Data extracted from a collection
::::::::::

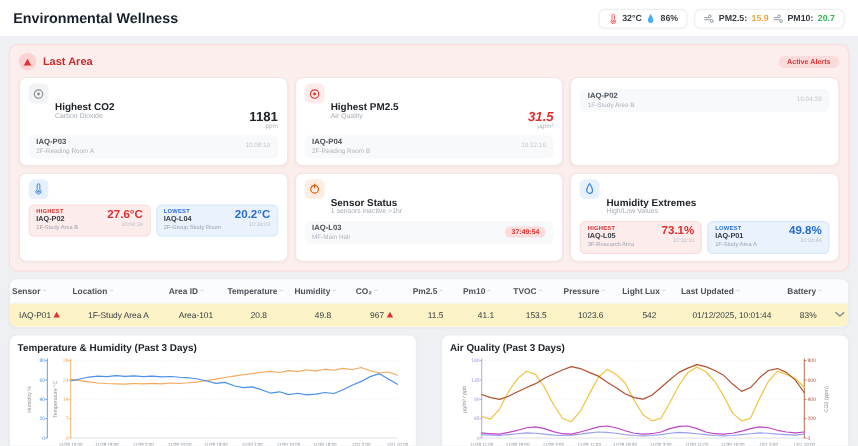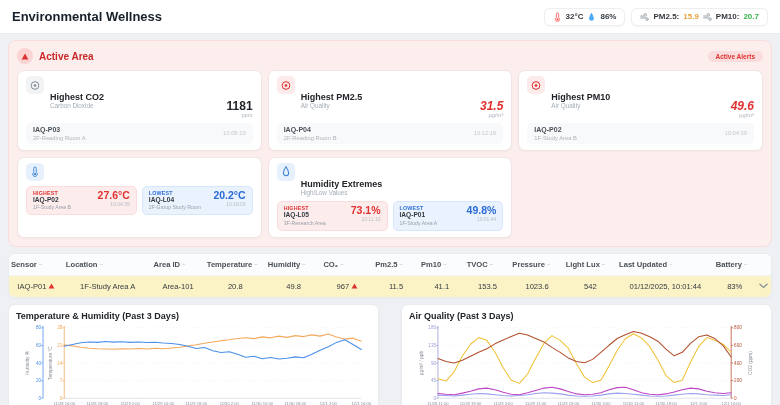"Active Area" span.alert-title { text: Active -> Last }
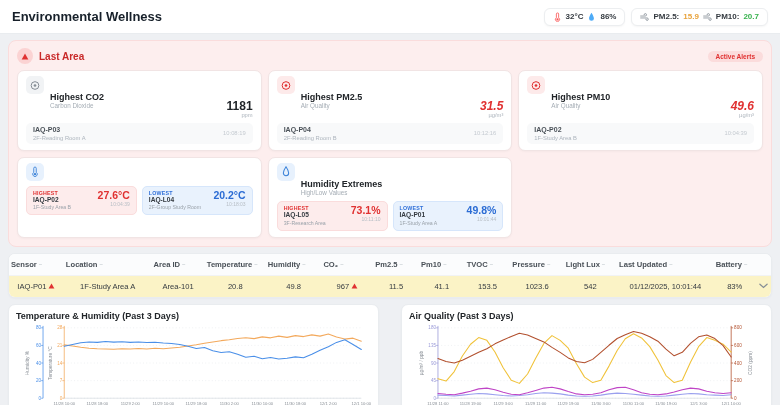"Highest PM10" div.acard-top { html: <div> <span> <svg> <circle></circle> <circle></circle> </svg> </span> <div> <div>Highest PM10</div> <div>Air Quality</div> </div> <div> <div>49.6</div> <div>µg/m³</div> </div> </div> -> none }
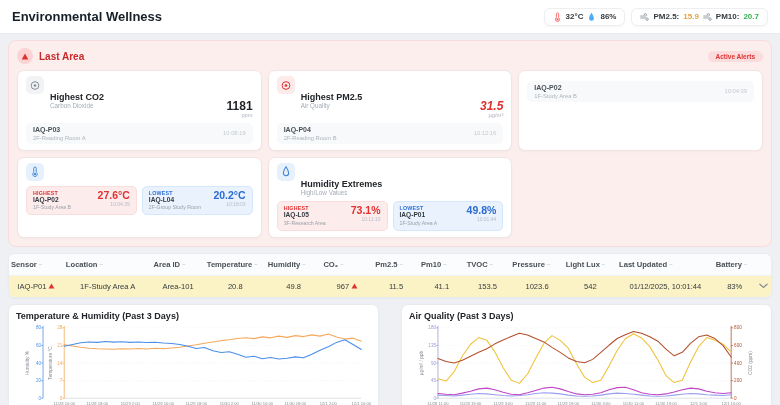"Sensor Status" div.acard { html: none -> <div> <div> <span> <svg> <circle></circle> <line></line> </svg> </span> <div> <div>Sensor Status</div> <div>1 sensors inactive &gt;1hr</div> </div> </div> <div> <div> <div>IAQ-L03</div> <div>MF-Main Hall</div> </div> <span>37:49:54</span> </div> </div> }
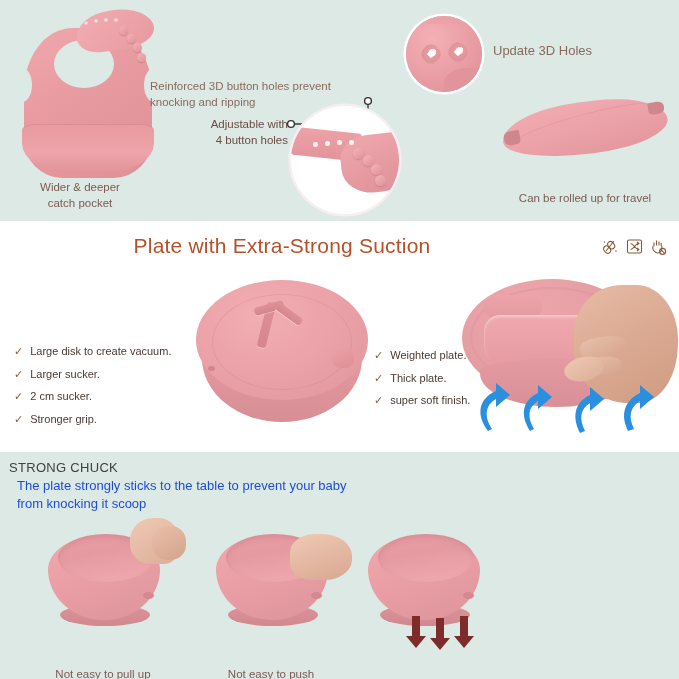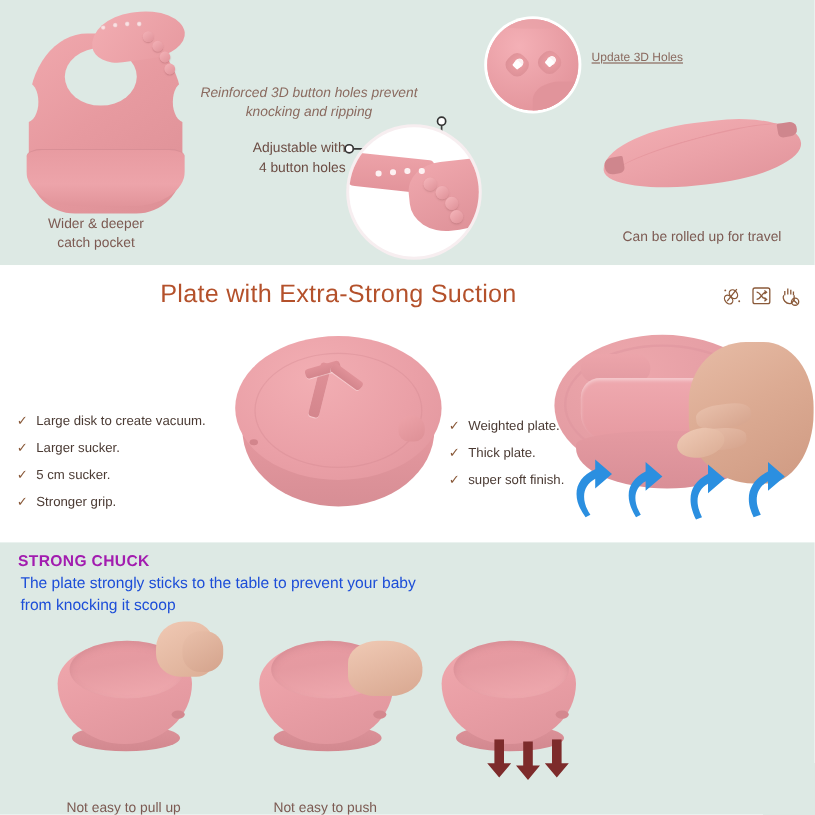"Update 3D Holes" .txt-update { font-size: 10px -> 13px; text-decoration: underline -> none }
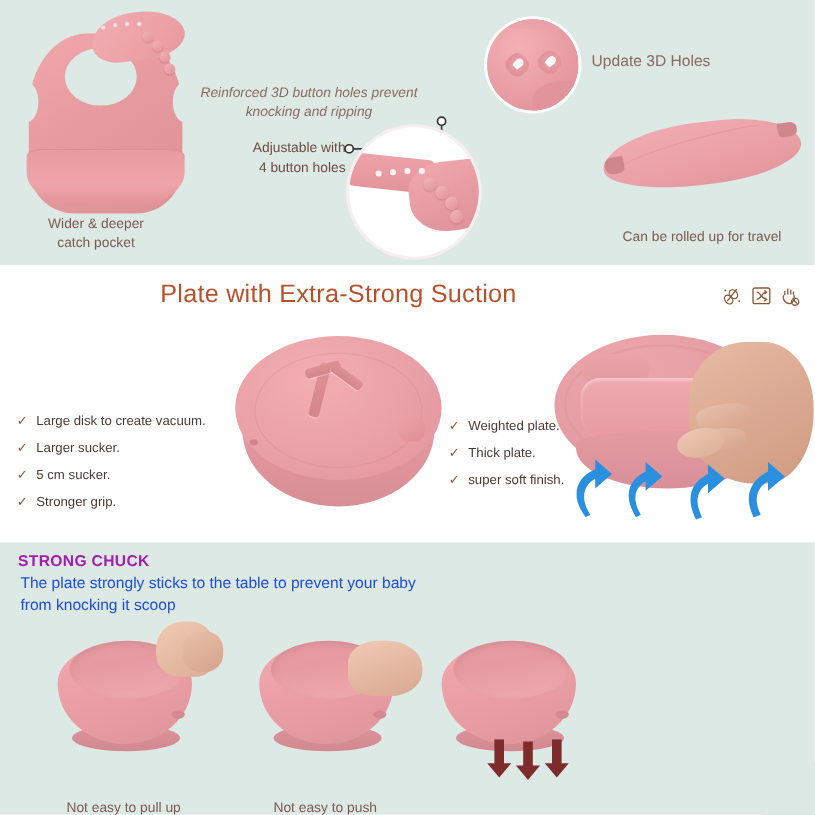"Reinforced 3D button holes prevent" .txt-reinforce { font-style: italic -> none; text-align: center -> none; top: 70px -> 78px }
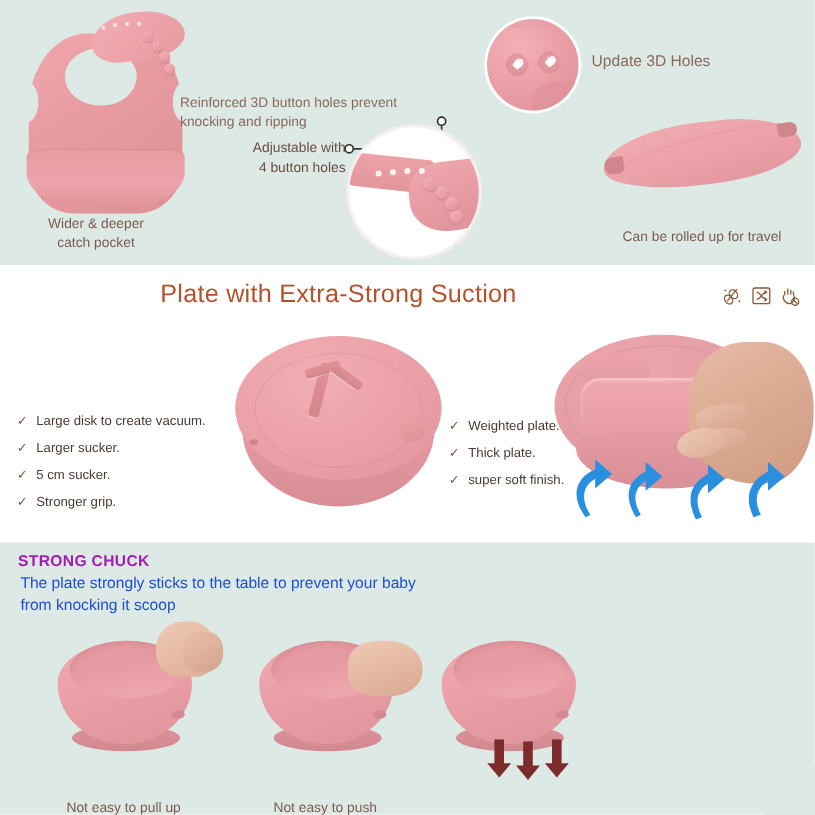"5 cm sucker." span { text: 5 -> 2 }
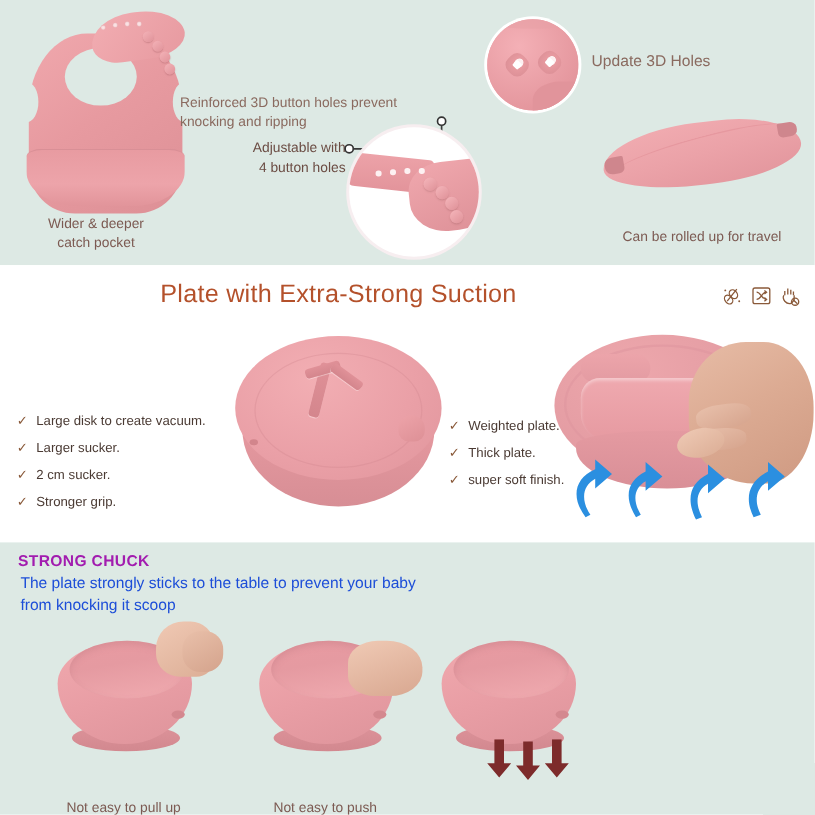"STRONG CHUCK" .chuck-head { color: #a21caf -> #404040; font-weight: bold -> normal; left: 15px -> 9px }
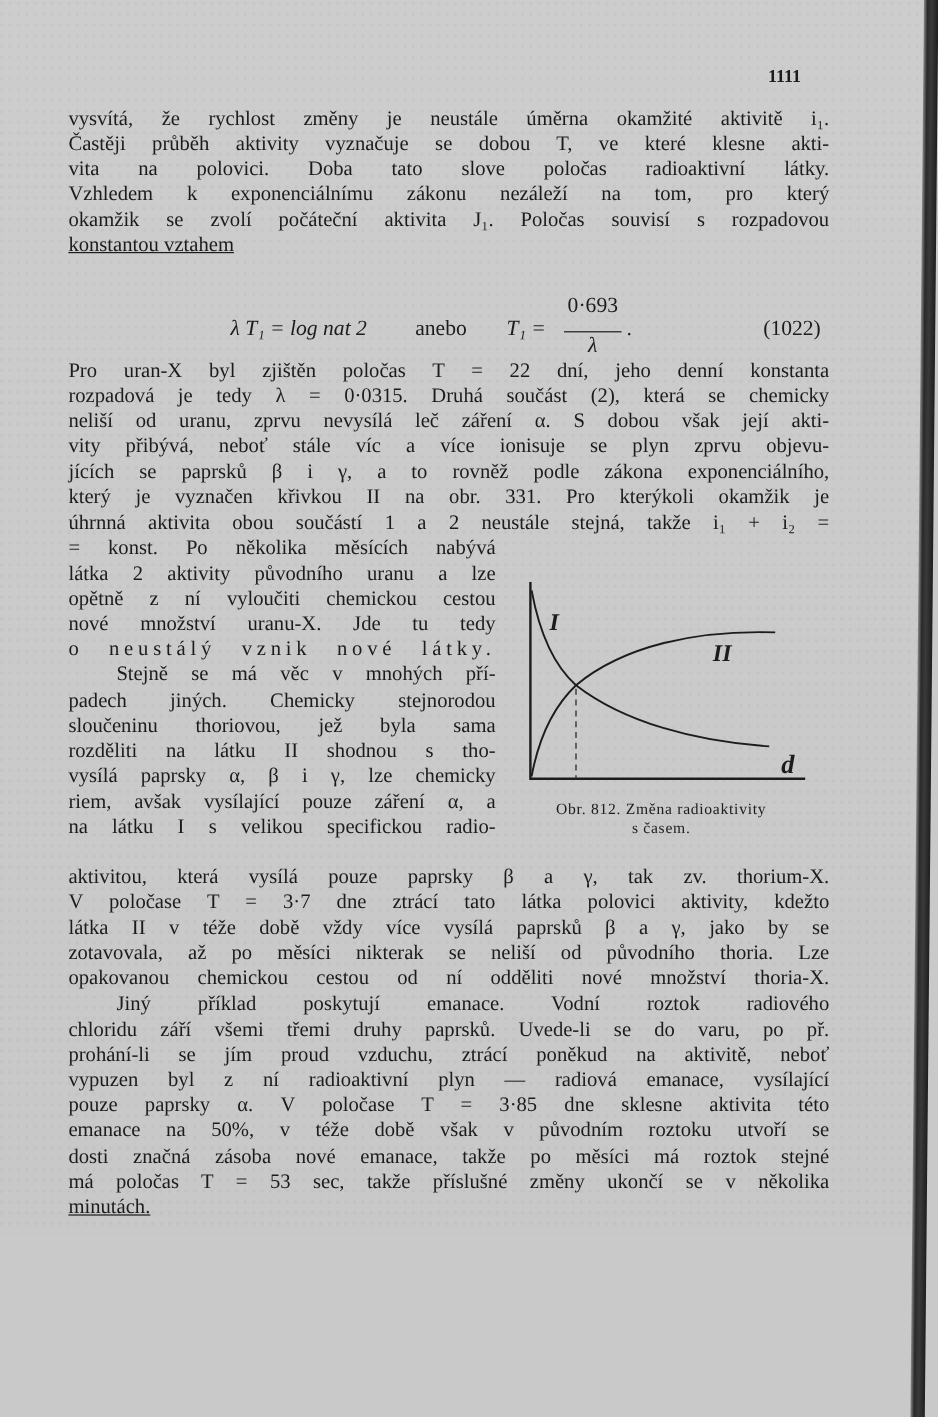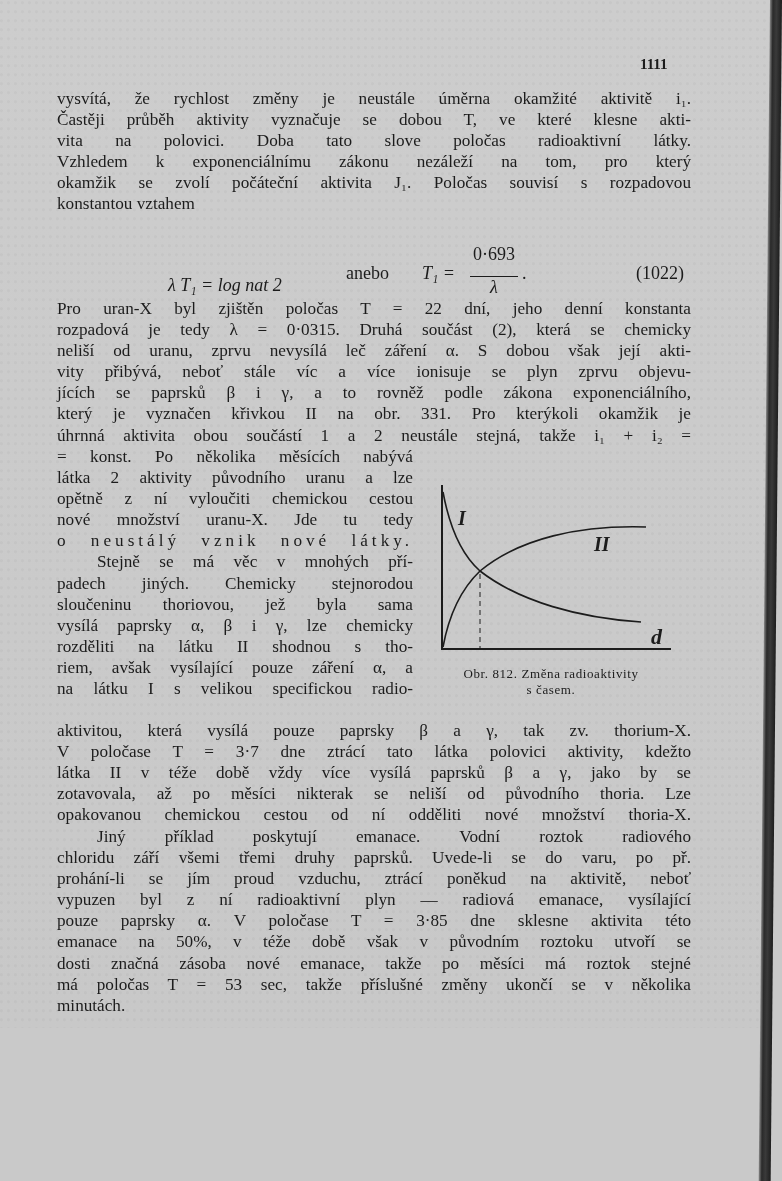"konstantou vztahem" .text .line.last { text-decoration: none -> underline }
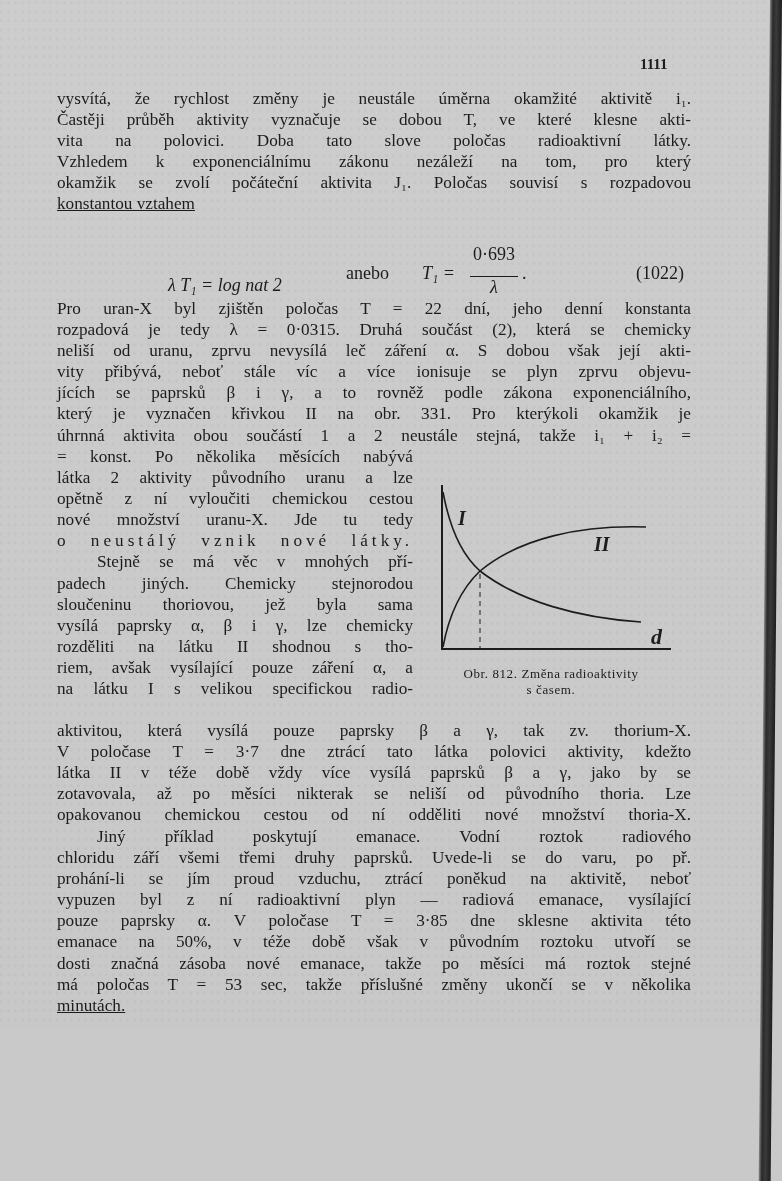"λ T₁ = log nat" .formula .f1 { left: 168px -> 192px; margin-top: 12px -> none }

::::::::::

Please print the records above word for word, leaving every image out.

SOLUTION
"Active Area" span.alert-title { text: Active -> Last }
"Highest PM10" div.acard-top { html: <div> <span> <svg> <circle></circle> <circle></circle> </svg> </span> <div> <div>Highest PM10</div> <div>Air Quality</div> </div> <div> <div>49.6</div> <div>µg/m³</div> </div> </div> -> none }
"Sensor Status" div.acard { html: none -> <div> <div> <span> <svg> <circle></circle> <line></line> </svg> </span> <div> <div>Sensor Status</div> <div>1 sensors inactive &gt;1hr</div> </div> </div> <div> <div> <div>IAQ-L03</div> <div>MF-Main Hall</div> </div> <span>37:49:54</span> </div> </div> }
"Update 3D Holes" .txt-update { font-size: 10px -> 13px; text-decoration: underline -> none }
"Reinforced 3D button holes prevent" .txt-reinforce { font-style: italic -> none; text-align: center -> none; top: 70px -> 78px }
"5 cm sucker." span { text: 5 -> 2 }
"STRONG CHUCK" .chuck-head { color: #a21caf -> #404040; font-weight: bold -> normal; left: 15px -> 9px }
"konstantou vztahem" .text .line.last { text-decoration: none -> underline }
"λ T₁ = log nat" .formula .f1 { left: 168px -> 192px; margin-top: 12px -> none }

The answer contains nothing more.